3. Add the bones, beef, apple and salt. Lock the lid. If using a stovetop pressure cooker, raise heat to high and bring pressure to 15 psi. Then reduce the heat to medium or medium-low. The pressure should be just high enough that a gentle, steady flow of steam comes out of the cooker’s valve. Cook for 20 minutes. If using an electric pressure cooker, set timer for 30 minutes. After cooking, both cookers will require time to allow pressure to decrease naturally, about 15 to 20 minutes. When that is done, carefully remove lid.
4. Transfer boneless meat to a bowl, cover with water and soak for 10 minutes. This cools it and keeps it from drying out. If desired, scrape any bits of tendon from the bones and add to the bowl of water.
5. Strain the broth into a pot through a mesh strainer lined with cheesecloth or muslin. Discard the remaining solids. (At this point, the broth and beef can be cooled and refrigerated for up to 3 days.) Skim all but about 3 tablespoons of fat from the broth. You should have about 8 cups of broth. Add fish sauce and more salt, if needed. Add a few pinches of sugar and more fish sauce so the broth has a rounded, intense finish that is slightly salty and slightly sweet.
For the bowls:
6 ounces beef steak, such as top or bottom sirloin, eye of round, London broil, optional
12 ounces dried narrow rice sticks or pad thai-style noodles 1/2 small yellow or red onion 2 slender green onions 1/4 cup chopped cilantro leaves Black pepper (Optional add-ins: thinly sliced Fresno, Thai or Serrano chili; a large handful of bean sprouts, mint sprigs or Thai basil; lime wedges.)
1. Freeze the raw beef, if using, for 15 to 20 minutes, then slice very thinly across the grain. Cut cooked beef across the grain into very thin slices. Set aside.
2. Cover the dried noodles in hot tap water and soak for 15 to 20 minutes, or until pliable and opaque. Drain, then rinse to remove starch.
3. Thinly slice the small onion and soak in water 10 minutes. Slice green onions into thin rings and set aside with chopped cilantro. Arrange any optional add-ins on a plate.

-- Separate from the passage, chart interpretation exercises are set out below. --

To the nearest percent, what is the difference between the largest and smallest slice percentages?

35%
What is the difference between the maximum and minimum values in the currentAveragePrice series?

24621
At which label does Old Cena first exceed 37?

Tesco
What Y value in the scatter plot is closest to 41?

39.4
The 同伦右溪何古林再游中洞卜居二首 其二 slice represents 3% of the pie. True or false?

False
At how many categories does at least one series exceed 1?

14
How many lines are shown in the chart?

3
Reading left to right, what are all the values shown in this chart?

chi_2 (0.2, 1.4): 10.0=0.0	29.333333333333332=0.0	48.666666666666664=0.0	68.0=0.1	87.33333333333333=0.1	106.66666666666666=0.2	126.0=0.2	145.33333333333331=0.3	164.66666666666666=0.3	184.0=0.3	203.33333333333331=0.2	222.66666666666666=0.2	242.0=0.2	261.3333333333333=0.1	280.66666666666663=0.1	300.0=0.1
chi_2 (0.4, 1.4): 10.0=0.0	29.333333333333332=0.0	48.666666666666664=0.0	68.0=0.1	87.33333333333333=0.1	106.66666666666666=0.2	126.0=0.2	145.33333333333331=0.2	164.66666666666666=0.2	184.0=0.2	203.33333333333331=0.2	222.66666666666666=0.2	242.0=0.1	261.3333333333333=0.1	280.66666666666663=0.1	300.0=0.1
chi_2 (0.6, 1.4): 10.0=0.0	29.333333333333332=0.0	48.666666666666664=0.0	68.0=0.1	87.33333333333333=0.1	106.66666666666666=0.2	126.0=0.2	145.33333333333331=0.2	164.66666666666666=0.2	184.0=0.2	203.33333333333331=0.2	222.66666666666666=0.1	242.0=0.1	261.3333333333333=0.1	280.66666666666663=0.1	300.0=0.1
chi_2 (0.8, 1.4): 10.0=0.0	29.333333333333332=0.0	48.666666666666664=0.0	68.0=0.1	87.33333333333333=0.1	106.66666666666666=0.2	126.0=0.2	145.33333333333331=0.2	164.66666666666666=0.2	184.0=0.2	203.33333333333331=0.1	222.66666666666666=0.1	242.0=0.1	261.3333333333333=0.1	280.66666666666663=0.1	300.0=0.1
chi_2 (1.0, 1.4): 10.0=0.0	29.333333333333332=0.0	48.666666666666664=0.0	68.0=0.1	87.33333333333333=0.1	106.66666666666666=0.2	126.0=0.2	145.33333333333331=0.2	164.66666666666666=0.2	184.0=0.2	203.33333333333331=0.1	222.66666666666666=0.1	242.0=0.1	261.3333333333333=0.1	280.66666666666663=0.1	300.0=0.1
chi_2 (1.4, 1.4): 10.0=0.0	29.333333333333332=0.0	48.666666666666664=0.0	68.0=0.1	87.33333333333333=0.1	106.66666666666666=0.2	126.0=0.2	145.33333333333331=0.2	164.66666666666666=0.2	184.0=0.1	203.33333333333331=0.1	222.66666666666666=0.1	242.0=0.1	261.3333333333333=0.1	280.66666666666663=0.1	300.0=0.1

4. Bring the broth to a simmer over medium heat. At the same time, fill a pot with water and bring to a rolling boil. Dunk the noodles into the boiling water, using a noodle strainer or a mesh sieve, for about 15 to 20 seconds. Remove from water and divide noodles among 4 bowls.
5. Top each bowl of noodles with cooked and raw beef, arranging the slices flat. Place a mound of onion in the center, then shower with green onion and cilantro. Finish with a sprinkle of black pepper. Give the boiling broth a final taste for seasoning. Ladle about 2 cups broth into each bowl, distributing the hot liquid evenly to warm all the ingredients.